_Collection entries_:

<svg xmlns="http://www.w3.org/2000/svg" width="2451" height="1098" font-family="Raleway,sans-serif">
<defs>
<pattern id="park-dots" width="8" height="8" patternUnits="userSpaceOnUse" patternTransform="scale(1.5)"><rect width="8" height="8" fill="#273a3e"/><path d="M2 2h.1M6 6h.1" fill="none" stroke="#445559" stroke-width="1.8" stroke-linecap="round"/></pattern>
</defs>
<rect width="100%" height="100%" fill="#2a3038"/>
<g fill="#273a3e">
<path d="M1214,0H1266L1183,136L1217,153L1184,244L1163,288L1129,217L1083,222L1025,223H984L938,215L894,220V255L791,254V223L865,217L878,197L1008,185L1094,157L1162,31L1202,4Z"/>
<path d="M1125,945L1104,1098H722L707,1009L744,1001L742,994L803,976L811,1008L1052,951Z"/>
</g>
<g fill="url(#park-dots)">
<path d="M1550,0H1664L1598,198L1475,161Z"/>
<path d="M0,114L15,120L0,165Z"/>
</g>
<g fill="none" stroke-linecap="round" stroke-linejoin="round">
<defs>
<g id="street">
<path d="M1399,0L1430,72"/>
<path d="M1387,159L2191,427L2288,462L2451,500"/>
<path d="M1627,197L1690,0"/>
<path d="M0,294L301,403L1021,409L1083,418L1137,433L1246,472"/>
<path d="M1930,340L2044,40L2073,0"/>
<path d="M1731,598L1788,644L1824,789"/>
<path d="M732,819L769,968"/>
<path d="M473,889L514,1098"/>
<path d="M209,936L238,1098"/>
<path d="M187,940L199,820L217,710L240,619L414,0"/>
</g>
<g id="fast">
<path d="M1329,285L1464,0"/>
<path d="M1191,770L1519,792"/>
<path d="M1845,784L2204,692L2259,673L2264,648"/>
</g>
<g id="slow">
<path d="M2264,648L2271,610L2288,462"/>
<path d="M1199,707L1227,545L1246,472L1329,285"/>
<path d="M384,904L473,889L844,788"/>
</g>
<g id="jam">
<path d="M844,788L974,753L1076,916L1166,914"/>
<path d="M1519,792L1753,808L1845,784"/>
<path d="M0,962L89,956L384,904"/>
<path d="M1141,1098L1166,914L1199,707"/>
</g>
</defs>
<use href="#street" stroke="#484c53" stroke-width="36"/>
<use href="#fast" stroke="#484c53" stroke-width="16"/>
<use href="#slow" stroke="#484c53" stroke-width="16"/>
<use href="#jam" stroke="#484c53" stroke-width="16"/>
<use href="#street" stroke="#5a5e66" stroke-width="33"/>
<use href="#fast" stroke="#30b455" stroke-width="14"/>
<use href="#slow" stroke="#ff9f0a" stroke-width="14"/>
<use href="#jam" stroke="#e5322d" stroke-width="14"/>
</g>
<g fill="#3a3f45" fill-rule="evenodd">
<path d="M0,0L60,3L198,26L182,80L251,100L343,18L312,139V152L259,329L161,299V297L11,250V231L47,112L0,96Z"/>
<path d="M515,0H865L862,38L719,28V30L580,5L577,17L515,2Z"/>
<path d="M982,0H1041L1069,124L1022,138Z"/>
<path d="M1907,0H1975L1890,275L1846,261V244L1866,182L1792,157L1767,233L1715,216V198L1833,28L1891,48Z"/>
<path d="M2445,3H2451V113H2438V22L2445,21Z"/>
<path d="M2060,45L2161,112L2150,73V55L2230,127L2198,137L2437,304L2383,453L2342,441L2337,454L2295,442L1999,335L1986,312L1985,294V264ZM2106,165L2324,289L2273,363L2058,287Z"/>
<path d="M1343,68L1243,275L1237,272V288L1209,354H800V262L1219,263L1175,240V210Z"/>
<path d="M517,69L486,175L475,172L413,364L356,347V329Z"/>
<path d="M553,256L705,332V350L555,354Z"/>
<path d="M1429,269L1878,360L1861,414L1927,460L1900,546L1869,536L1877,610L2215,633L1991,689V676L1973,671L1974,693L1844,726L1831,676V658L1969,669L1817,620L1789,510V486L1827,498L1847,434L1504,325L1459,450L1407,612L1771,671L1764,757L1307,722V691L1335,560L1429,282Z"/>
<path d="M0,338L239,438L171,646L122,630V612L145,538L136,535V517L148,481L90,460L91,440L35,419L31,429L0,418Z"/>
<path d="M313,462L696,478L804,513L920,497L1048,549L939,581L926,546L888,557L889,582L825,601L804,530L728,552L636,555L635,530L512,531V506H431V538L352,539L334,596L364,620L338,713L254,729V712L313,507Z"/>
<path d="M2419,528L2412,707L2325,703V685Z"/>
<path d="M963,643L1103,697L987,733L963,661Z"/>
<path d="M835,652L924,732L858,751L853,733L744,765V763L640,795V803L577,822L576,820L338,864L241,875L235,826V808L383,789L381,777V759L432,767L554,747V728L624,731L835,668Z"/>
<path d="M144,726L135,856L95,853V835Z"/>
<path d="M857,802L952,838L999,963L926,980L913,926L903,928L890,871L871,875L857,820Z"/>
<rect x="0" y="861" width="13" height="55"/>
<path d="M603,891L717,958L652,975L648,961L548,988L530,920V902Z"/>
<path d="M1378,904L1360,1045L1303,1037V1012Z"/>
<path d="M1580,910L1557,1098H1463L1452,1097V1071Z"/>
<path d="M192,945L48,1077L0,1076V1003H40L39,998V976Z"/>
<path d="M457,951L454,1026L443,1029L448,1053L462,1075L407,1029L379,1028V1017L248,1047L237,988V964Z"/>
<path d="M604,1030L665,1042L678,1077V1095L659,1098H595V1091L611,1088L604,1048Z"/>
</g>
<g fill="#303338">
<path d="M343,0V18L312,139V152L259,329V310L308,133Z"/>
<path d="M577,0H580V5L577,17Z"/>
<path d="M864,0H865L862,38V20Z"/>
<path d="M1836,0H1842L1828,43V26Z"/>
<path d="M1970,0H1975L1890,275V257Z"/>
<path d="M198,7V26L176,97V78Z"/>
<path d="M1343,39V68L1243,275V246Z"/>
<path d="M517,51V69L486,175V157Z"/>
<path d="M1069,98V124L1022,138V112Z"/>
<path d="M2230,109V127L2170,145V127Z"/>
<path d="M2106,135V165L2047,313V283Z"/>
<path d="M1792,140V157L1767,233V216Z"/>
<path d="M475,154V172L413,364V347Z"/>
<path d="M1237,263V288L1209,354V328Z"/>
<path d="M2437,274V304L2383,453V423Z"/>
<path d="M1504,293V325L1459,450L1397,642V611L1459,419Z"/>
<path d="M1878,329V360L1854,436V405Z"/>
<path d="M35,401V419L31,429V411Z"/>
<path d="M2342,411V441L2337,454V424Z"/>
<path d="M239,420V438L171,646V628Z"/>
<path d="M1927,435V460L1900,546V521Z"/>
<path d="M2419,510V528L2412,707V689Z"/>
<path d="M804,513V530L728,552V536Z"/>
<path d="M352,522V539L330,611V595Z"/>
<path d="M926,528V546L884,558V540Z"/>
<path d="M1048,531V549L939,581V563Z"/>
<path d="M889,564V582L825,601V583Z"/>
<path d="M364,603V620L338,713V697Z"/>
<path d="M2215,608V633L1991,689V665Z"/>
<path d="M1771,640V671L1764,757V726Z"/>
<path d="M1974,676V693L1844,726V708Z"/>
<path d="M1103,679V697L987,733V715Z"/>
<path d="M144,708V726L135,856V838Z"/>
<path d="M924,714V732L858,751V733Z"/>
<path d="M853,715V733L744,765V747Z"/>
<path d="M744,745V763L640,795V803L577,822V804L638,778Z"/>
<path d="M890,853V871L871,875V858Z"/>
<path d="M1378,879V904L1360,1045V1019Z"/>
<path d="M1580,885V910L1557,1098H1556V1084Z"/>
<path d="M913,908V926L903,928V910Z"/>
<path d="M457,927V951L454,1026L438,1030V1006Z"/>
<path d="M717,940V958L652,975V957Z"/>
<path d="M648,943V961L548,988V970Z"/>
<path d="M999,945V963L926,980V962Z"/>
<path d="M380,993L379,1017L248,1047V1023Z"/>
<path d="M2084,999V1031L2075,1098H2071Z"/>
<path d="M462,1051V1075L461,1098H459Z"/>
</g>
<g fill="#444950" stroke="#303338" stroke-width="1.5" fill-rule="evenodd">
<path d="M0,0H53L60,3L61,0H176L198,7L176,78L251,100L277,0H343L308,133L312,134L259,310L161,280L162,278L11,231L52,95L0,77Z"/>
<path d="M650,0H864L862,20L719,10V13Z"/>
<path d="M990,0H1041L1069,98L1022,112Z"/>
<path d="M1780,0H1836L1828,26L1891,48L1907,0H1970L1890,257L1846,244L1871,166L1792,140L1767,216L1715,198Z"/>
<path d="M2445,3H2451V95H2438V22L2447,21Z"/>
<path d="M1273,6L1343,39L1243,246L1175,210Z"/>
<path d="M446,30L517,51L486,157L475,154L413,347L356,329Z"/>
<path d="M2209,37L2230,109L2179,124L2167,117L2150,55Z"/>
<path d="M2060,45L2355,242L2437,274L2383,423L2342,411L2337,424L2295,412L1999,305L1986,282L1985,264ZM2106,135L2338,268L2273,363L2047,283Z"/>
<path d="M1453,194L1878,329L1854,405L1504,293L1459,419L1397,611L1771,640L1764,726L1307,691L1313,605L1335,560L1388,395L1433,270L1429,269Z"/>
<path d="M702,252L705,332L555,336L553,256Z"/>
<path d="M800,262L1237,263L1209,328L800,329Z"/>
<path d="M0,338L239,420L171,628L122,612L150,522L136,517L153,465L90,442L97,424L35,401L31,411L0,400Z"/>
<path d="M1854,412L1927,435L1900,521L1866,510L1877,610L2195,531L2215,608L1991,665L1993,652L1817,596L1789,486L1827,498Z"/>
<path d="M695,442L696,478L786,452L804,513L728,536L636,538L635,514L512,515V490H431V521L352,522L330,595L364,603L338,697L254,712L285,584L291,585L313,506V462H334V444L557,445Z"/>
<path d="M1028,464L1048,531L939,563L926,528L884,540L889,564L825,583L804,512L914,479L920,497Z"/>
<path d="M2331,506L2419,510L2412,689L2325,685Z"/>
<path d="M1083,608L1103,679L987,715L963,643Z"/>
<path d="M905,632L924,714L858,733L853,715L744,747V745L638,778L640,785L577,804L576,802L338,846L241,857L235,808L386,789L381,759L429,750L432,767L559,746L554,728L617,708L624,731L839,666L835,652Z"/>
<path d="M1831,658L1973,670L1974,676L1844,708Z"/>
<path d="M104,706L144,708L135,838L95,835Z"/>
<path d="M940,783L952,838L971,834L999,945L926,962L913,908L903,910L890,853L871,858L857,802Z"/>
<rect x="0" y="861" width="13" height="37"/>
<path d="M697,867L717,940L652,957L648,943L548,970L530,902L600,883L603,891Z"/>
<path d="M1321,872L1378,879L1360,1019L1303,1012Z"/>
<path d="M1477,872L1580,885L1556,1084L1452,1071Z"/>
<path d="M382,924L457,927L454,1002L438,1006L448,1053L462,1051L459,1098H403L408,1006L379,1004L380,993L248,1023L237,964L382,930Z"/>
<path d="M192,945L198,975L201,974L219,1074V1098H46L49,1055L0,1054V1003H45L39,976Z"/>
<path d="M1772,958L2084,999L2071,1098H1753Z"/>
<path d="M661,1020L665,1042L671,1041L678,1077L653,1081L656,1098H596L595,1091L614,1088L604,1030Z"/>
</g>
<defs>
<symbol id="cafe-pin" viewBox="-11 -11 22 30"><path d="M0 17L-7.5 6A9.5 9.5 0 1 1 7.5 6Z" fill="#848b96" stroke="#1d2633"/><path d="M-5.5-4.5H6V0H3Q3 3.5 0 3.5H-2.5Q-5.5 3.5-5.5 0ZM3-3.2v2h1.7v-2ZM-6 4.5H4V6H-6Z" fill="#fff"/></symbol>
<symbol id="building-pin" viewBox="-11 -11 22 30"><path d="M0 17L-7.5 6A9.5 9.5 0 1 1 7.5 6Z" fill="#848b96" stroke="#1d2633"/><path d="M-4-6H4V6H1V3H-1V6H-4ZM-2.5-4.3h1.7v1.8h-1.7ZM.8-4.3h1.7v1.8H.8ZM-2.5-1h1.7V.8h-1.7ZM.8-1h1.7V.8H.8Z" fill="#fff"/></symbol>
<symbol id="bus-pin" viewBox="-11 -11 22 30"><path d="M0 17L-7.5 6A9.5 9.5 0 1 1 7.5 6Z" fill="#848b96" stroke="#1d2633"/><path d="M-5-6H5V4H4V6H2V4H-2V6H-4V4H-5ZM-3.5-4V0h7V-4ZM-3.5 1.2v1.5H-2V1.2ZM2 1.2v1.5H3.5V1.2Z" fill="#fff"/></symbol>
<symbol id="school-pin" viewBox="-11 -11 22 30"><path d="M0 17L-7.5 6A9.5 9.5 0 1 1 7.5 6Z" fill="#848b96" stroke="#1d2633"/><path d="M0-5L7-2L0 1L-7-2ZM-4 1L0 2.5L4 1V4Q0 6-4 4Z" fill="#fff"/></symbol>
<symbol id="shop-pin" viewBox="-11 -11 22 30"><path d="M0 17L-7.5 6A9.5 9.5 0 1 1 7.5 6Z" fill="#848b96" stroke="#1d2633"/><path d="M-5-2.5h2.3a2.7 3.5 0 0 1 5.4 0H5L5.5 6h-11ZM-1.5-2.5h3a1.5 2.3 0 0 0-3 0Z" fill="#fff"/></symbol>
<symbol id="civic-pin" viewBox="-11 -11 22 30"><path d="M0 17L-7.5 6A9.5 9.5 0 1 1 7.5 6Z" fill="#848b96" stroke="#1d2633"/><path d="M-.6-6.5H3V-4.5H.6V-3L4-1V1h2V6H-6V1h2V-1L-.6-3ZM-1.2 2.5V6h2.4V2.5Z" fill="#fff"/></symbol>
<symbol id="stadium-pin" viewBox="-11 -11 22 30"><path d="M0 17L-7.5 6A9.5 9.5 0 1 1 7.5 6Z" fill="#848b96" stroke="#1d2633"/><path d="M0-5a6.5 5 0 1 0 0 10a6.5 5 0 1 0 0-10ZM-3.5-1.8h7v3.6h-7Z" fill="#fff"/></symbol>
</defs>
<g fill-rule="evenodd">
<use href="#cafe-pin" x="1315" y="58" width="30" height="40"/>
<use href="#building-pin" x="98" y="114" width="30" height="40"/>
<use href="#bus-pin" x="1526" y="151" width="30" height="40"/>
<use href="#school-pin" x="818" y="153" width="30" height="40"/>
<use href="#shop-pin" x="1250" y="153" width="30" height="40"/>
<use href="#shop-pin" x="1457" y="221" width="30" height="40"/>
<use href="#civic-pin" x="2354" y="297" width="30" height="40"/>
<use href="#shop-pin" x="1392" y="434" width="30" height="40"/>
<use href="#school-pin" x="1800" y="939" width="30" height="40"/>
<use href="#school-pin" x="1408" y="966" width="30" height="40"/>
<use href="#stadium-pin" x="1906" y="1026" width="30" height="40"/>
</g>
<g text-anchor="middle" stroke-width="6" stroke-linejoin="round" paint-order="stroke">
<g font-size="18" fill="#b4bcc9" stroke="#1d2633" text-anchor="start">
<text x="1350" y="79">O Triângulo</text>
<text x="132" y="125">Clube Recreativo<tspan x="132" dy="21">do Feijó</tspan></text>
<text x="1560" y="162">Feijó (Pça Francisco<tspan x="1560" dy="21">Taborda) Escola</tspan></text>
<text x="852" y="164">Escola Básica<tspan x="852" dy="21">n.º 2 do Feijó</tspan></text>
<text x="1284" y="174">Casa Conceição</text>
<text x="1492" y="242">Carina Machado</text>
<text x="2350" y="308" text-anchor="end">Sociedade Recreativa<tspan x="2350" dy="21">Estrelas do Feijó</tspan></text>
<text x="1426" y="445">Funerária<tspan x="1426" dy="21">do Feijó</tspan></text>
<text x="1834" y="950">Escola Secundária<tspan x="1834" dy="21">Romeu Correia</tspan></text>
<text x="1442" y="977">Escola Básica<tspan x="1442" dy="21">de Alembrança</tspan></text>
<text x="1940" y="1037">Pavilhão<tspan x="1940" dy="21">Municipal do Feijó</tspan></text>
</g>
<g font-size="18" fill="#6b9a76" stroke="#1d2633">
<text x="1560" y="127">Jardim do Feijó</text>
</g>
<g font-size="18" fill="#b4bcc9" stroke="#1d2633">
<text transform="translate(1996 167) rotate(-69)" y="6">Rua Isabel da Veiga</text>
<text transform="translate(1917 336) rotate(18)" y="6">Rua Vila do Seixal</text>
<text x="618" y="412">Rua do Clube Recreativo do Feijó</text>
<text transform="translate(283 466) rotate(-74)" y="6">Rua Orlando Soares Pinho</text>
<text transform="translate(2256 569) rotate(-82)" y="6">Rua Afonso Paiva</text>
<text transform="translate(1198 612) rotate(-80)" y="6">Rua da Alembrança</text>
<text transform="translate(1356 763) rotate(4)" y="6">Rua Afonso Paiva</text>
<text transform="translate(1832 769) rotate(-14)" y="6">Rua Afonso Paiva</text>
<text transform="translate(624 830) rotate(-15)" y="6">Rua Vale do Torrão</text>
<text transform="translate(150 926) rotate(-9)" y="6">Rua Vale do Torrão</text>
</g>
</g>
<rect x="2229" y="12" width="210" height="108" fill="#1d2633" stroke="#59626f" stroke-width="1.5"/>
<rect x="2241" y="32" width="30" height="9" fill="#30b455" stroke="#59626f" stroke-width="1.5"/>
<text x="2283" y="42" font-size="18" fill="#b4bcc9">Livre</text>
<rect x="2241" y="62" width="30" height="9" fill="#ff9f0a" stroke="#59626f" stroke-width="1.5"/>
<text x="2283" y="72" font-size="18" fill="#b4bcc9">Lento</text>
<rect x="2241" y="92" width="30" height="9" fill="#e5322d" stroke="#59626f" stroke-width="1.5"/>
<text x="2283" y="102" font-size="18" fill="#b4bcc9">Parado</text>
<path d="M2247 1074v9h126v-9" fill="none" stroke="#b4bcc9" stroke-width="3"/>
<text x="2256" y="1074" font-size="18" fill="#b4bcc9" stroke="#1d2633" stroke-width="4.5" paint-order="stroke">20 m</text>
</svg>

_ASSIGNMENT_: The expected answer is every line in the data above that carries the string "linejoin".

_TASK RESPONSE_:
<g fill="none" stroke-linecap="round" stroke-linejoin="round">
<g text-anchor="middle" stroke-width="6" stroke-linejoin="round" paint-order="stroke">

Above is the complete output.